From Personnel Departments to Human Resource Management
With the establishment of clear-cut distinctions between management and union spheres, management turned to developing ways in which workers could be shaped and controlled. Here to events during and shortly after the second world war played a crucial role. Indeed as several studies have noted, the very idea of the type of workers required in the present day information society can be traced back to military developments in World War II. The Applied Psychological Panel of the National Defense Research Committee stated that "man-machine is the fighting unit, not man alone, not machine alone." It was the Air Force that shaped the concept of a weapon system that incorporated the very new idea of a new species: the man-machine system. Operators, viewed as components within these vast weapon systems came to viewed as decision makers, problem solvers, and information processors. The were, in otherwords, human technologies embedded with a vast technological information system.
Training, too, took on a new face during the 1950s. Rather than focusing on just technical training, corporate trainers began focusing on interpersonal sills training. This "human relations" training fit quit well with in the newly emerged personnel function. With unions removed from personnel decisions, corporations were faced with the task of managing and controlling the workforce. Human relations training with its emphasis on the behavioral sciences became an important vehicle for finding mechanisms to control the activities on the shop floor. Skill in this approach, was secondary to process. How to motivate workers became the dominate issue. Human relations training reached its height with the emergence of human capital theory.

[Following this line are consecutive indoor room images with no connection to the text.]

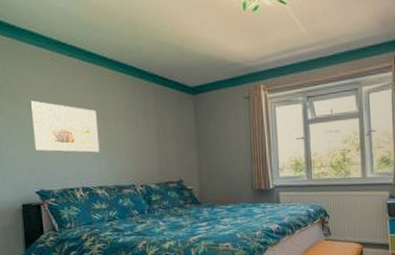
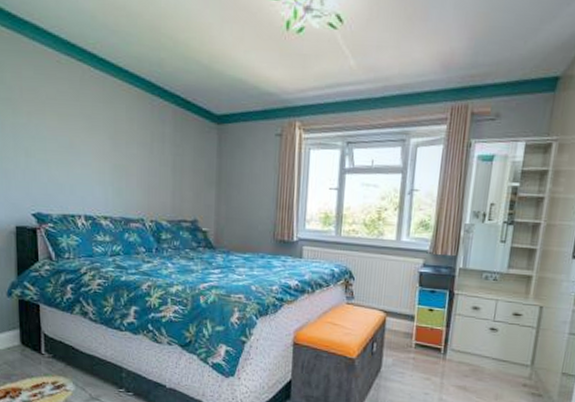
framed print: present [30,100,100,153] -> none [30,108,107,178]

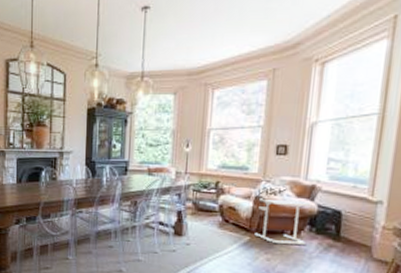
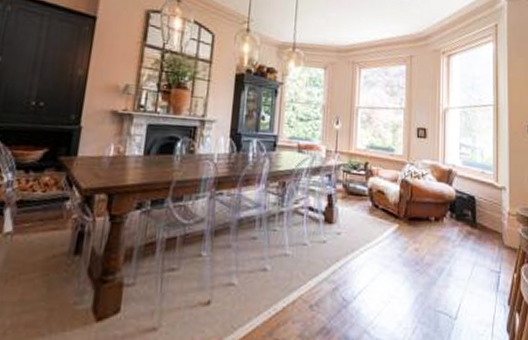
side table: present [254,197,311,245] -> none [403,180,450,232]

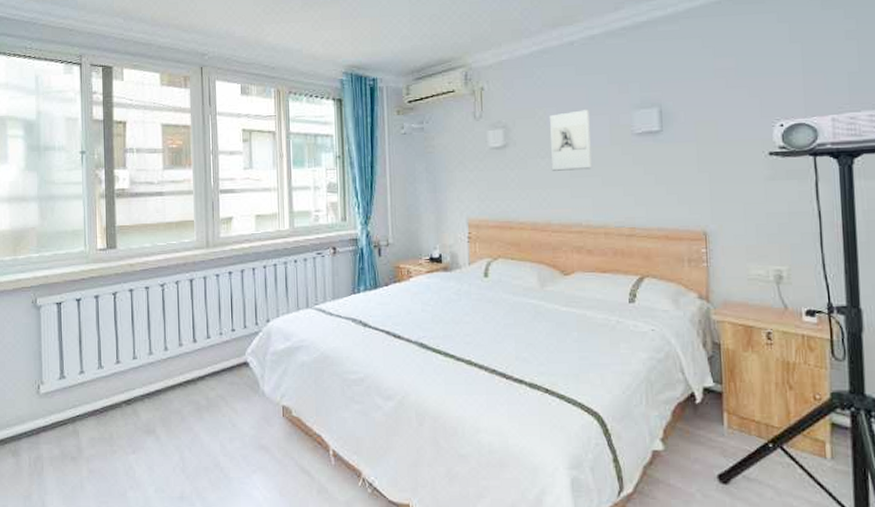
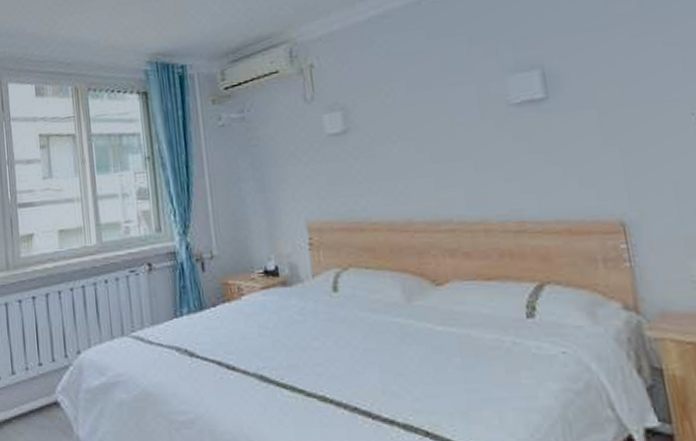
wall sculpture: present [549,110,592,171] -> none [397,79,459,157]

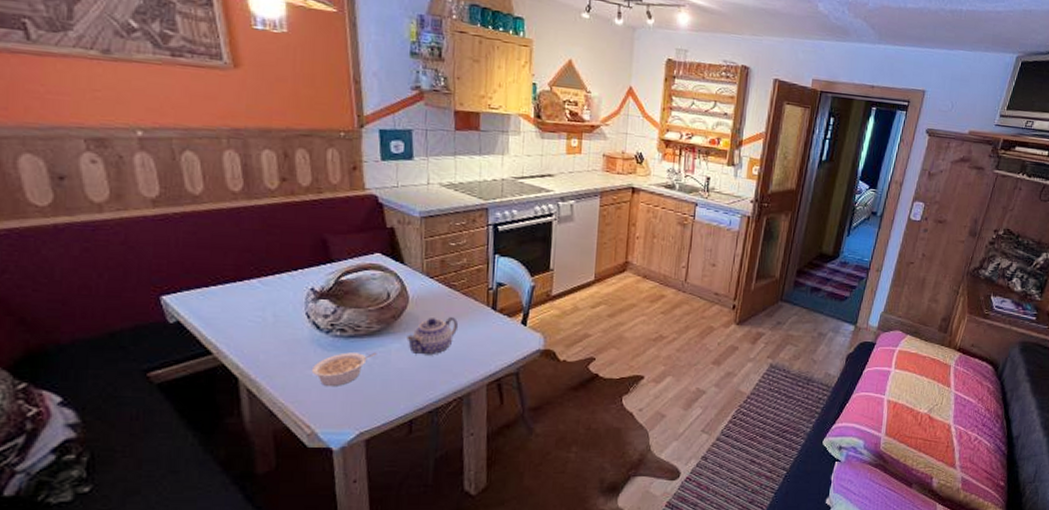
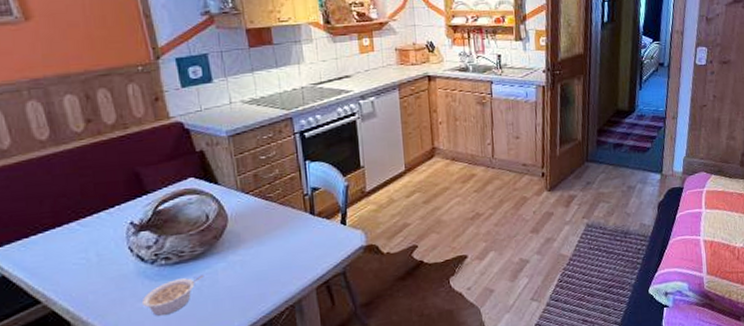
teapot: present [407,317,458,355] -> none [231,228,279,270]

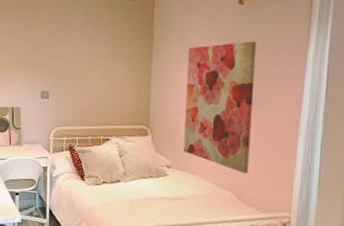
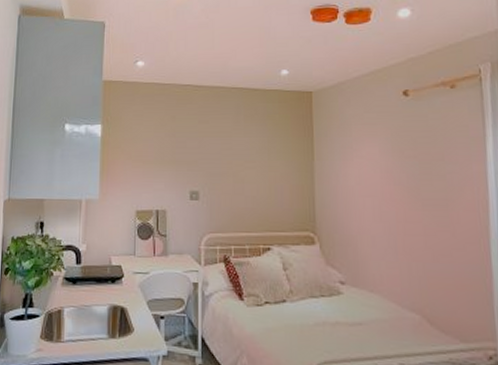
wall art: present [183,41,257,173] -> none [353,135,438,291]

That human capital theory should come to serve as reigning ideology for corporate education comes as no surprise. Generally accepted as having been popularized by (although the ideas have been around much longer) Schultz at the 1960 meeting of the American Economic Association, human capital theory basically holds that long-term benefits or rate of return from an individuals investment in education are superior to other forms of investment. Moreover, according to this theory, education increases the skills and hence the productivity of the workforce.
Human capital theory has had a curious history over the last thirty years. Since the 1970s the theory has been under severe and almost constant attack. In fact, there is little evidence that increased education leads directly to increased productivity and economic growth. While education may be a factor in economic growth, it is far from the most important one.
If the economic rationale for human capital theory does not hold up under close scrutiny, the entire rationale for HRD becomes suspect. What HRD and indeed, the closely allied concept of total quality management does provide is for management to provide even more intrusive measures of control. With unions now playing a significantly less important role, HRD with its emphasis on learning to learn and team-building approaches leaves little room for workers to develop collective action. The end goal is to create a mobile workforce, able to "problem-solve" with sophisticated"people" skills, but with few real technical skills-the very definition of an unskilled workforce.
This paper was originally presented at the Adult Education Research Conference, University of Alberta in Edmonton, 1995.